Step number two, this is the tricky one. Don’t label the feeling. When we label things of “oh, that was grief” or “oh, that was a bad one” or “that was something else”. That’s when we go off on a story. We label it as something and then we say, “Oh yeah, well when I’ve experienced that, I should be doing this or feeling this and that’s not fair.” And we’re off, we’re off on a story. And all of that happens in our head. If we just feel it and do not label it, don’t label it. It’s a feeling, that’s it? That’s where it stops. No labeling, no stories. It’s a feeling.

Step 3 is to self sooth. If we’d experienced this and we were telling a friend how horrible this wave of grief was, they probably put their arms around us and laid to soothe us and we can do the same. And we can say to ourselves, “That is horrible. It’s horrible you have to go through that. That’s so unfair that you have to go through that. What a horrible thing to have to go through. You poor thing.” And self sooth because it’s important that we can do that for ourselves.

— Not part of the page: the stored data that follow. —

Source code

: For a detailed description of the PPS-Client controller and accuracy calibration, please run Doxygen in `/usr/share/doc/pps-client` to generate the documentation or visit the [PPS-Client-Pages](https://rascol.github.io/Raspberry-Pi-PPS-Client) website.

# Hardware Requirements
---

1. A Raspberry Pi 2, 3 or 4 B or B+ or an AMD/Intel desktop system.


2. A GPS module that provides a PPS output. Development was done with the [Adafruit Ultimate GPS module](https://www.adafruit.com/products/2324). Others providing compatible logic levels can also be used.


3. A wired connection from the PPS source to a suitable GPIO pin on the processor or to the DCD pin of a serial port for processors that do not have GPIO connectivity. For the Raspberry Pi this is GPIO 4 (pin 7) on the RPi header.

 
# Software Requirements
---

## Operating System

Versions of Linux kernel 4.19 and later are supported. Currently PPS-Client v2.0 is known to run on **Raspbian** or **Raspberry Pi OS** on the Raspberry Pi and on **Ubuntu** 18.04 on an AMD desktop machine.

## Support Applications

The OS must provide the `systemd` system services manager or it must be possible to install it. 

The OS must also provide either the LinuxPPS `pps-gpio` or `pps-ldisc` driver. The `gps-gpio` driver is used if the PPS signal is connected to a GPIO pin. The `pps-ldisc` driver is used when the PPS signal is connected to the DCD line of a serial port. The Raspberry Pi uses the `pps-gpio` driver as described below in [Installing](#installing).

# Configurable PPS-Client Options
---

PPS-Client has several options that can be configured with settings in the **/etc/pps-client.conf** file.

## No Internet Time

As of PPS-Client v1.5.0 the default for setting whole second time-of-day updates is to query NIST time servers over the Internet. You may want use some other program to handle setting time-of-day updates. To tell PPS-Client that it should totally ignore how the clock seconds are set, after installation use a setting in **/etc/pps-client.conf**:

And step 4 is to notice that we’re suffering and that suffering is a human condition and it’s the one thing that draws all humans together. And because we’ve not labeled our suffering, we’ve just noticed it’s a feeling, we’re not comparing it with anybody else because that will be a label and then we’re often a story. We’re not judging it against anybody else because that will be a label and then we’re often a story. We’re just noticing it’s a feeling, we’re self soothing and we’re recognizing that this is what makes us human. We are not alone. I’m not alone. This is what humans do. We suffer. And that’s a feeling and I can self sooth.